● TASK DETAILS: How many lines in the items below contain the string "stag", with uppercase and lowercase treated as different? Reply with only the number.

● INFORMATION GIVEN:
────────────────

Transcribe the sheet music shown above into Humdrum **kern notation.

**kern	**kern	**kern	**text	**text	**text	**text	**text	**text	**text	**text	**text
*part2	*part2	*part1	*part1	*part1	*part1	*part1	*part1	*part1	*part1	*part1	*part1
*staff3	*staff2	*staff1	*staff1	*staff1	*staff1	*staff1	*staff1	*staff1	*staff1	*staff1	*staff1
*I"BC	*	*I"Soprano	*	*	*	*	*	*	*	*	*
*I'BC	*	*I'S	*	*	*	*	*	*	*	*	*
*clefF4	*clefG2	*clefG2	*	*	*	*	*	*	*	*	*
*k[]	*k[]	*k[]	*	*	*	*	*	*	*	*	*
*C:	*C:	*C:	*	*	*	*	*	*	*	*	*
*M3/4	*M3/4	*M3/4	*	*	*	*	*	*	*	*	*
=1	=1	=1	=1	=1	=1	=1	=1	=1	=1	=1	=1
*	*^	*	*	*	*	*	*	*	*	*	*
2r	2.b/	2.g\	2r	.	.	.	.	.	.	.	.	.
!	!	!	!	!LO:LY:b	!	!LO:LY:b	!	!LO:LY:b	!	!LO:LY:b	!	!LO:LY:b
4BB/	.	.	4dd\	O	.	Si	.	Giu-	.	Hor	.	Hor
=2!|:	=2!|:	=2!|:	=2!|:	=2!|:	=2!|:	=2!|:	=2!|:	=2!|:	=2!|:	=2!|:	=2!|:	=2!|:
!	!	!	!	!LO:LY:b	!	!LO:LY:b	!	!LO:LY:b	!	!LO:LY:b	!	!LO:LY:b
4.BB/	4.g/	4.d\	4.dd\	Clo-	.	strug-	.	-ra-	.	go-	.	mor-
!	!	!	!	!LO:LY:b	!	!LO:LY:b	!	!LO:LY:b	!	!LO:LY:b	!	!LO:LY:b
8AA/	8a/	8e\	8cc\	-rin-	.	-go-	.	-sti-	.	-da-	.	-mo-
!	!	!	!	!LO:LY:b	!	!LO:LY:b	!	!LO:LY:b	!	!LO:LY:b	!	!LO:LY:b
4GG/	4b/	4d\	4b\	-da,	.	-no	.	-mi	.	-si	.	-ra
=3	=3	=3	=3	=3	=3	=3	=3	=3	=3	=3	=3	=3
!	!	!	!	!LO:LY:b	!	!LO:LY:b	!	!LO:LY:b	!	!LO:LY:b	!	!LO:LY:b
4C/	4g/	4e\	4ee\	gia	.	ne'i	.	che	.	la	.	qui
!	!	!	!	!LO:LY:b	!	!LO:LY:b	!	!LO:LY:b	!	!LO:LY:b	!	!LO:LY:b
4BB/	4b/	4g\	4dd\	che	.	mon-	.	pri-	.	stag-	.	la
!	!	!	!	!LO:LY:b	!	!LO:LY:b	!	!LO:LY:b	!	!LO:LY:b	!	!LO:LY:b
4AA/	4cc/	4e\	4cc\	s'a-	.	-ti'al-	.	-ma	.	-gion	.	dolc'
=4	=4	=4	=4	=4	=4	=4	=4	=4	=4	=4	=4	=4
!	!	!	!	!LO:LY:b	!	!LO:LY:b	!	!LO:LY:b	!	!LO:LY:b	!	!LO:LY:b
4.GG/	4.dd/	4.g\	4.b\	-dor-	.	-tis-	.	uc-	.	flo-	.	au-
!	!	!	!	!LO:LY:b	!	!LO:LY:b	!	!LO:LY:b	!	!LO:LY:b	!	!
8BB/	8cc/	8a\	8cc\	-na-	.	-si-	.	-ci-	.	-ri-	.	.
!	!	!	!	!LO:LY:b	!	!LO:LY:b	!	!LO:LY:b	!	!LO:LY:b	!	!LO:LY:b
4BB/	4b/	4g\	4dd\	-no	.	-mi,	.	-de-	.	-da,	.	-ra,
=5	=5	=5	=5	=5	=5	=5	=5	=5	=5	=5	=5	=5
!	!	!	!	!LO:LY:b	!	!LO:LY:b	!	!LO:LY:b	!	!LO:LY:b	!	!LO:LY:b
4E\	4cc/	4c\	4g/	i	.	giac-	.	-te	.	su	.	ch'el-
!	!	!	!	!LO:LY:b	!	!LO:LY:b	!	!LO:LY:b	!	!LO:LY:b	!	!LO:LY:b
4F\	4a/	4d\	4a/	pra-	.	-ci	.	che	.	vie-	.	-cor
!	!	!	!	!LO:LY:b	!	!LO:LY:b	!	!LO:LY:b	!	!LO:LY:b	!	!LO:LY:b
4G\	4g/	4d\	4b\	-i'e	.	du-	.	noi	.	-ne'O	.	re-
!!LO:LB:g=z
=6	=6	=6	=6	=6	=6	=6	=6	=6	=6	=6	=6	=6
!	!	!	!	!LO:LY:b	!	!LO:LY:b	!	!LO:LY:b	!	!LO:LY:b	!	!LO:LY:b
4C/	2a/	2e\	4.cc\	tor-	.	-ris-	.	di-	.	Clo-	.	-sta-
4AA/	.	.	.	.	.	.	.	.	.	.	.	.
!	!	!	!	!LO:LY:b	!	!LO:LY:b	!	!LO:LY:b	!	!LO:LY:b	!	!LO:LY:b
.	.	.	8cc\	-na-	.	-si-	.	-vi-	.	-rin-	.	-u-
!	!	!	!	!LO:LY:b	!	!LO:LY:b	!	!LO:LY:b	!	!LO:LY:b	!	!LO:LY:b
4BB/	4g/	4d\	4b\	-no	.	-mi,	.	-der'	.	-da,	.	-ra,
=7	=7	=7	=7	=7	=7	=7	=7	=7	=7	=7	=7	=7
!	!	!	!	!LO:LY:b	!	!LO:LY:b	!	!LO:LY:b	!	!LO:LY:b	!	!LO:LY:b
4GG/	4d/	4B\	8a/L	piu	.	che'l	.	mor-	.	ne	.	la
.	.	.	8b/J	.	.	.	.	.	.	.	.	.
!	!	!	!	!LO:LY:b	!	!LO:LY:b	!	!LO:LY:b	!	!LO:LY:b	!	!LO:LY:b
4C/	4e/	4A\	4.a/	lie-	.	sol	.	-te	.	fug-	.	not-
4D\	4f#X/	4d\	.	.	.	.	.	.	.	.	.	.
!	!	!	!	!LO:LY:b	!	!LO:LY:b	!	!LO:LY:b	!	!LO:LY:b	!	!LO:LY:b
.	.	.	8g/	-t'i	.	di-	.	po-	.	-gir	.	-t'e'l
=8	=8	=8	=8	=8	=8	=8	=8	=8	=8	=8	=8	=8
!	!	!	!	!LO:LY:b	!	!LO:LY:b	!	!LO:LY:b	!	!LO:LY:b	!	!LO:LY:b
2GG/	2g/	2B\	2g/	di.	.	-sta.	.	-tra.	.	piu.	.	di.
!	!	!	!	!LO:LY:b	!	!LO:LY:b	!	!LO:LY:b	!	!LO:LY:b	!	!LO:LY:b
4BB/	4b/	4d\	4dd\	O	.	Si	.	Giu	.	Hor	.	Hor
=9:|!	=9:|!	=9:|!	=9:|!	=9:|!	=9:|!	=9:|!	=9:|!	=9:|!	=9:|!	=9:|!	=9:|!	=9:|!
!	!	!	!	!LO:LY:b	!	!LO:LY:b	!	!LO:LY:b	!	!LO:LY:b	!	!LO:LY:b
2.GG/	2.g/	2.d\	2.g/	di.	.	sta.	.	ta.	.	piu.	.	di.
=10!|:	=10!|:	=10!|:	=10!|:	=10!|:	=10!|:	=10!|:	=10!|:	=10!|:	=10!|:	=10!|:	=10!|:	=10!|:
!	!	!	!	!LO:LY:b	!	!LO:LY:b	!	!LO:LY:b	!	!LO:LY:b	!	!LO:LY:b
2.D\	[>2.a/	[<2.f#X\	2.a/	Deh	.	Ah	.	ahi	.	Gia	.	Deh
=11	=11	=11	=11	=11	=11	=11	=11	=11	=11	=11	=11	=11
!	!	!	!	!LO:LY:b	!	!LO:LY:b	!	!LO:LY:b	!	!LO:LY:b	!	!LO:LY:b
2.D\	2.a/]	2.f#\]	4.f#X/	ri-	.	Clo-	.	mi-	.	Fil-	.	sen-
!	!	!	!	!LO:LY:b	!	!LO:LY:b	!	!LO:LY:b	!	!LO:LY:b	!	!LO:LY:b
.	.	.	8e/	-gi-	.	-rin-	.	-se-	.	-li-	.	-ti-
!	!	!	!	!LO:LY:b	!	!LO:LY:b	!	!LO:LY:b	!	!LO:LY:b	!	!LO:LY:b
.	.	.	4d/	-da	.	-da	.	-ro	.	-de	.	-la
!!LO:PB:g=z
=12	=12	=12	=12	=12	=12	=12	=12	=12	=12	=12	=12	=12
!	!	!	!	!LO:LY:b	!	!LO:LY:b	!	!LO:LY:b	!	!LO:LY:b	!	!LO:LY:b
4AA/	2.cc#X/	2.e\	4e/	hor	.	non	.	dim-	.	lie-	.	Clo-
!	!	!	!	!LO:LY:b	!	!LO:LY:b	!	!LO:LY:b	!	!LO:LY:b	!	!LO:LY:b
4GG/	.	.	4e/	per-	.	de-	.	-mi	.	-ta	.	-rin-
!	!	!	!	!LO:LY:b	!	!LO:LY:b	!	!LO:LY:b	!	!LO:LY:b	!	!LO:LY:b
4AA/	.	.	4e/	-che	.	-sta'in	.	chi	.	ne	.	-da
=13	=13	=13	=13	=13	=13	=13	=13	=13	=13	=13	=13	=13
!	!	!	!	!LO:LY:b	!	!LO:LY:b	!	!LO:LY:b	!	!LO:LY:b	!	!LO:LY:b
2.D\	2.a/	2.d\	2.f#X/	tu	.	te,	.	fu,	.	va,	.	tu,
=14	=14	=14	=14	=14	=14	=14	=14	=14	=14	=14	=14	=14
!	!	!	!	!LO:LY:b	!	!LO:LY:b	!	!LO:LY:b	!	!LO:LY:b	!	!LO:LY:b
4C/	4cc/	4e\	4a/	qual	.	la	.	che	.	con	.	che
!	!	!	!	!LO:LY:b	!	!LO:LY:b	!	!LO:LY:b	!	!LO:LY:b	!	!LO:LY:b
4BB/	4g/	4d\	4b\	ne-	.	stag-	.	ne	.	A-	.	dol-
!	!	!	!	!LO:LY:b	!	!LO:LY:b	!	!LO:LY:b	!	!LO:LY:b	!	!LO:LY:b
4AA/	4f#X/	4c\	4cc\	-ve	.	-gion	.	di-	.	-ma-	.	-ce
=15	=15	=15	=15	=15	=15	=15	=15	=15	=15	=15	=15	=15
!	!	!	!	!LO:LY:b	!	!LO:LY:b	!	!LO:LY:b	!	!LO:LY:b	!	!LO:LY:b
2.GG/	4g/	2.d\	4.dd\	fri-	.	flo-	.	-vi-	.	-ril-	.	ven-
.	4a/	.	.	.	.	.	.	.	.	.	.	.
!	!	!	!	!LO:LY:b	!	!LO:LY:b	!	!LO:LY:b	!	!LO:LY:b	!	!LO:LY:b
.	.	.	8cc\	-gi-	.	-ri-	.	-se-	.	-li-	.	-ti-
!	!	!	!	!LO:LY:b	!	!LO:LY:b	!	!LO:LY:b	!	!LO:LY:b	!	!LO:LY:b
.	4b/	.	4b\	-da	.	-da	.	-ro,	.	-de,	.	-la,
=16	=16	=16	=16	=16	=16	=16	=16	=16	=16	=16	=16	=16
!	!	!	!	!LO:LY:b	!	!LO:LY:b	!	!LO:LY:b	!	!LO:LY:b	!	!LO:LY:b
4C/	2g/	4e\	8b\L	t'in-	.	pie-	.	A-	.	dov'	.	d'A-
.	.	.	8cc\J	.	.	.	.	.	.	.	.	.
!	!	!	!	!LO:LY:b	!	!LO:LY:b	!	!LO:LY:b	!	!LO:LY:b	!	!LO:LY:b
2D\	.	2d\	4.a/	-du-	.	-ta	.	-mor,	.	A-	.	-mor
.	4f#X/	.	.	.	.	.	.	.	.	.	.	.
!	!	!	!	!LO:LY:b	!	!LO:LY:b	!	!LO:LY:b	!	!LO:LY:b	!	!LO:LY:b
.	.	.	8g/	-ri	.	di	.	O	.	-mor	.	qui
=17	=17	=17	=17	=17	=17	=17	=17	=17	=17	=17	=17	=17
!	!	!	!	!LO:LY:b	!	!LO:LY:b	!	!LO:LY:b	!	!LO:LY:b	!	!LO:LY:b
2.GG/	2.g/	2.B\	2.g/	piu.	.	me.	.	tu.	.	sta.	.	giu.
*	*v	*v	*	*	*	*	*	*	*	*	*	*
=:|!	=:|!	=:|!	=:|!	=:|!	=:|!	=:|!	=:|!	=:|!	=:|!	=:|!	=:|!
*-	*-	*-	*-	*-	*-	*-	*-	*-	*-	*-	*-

────────────────

● SOLUTION TO THIS PROBLEM: 2